What is the fastest way of getting an exact count of rows for a 100GB CSV file stored on Amazon S3 without using Athena nor any Fargate or EC2 VM? I can't use Athena, because the CSV file isn't clean-enough for it. I can't use Fargates or EC2 VMs, because I need a purely serverless solution. I can't use third-party services like Snowflake (native AWS services only).

Also, 100GB is too large to fit within a Lambda Function's /tmp (limited to 10GB). I could try to run something like DuckDB (or any other streaming database engine) on a Lambda and scan the entire file with a SELECT COUNT(*) FROM "s3://myBucket/myFile.csv" query, but the Lambda is quite likely to timeout, because its read bandwidth from S3 is 100MB/s at best, and it cannot run for more than 15 minutes (900s).

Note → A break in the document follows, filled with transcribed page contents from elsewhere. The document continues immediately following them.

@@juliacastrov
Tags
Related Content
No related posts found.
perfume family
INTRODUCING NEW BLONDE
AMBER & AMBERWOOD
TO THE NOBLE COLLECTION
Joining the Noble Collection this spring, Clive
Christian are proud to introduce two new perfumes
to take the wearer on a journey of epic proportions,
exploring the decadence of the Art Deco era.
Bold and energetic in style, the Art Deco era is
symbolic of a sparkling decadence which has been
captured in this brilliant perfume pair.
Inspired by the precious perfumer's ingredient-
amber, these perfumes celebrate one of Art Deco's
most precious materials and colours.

I know the approximate size of the file.

Note: I have an inaccurate estimate of the number of rows provided by AWS Glue Data Catalog's crawler, with an error margin of -50%/ 100%. This could be used for some kind of iterative or dichotomous process, but I could not figure any out. For example, I tried adding an OFFSET with a value lower than but close to the number of rows to the aforementioned query, but the Lambda running DuckDB timed out. That was disappointing and somewhat surprising, because a query like SELECT * FROM "s3://myBucket/myFile.csv" LIMIT 10 OFFSET 10000000 worked well.

CodePudding user response:

The fastest solution is probably to use SelectObjectContent with ScanRange to parallelize the request on chunks of 50MB or so.

CodePudding user response:

Have you tried "AWS S3 select":https://docs.aws.amazon.com/AmazonS3/latest/userguide/s3-glacier-select-sql-reference-select.html. It lets you run queries on S3 files. I use the service to get basic insight into any file on S3(Provided it can be queried).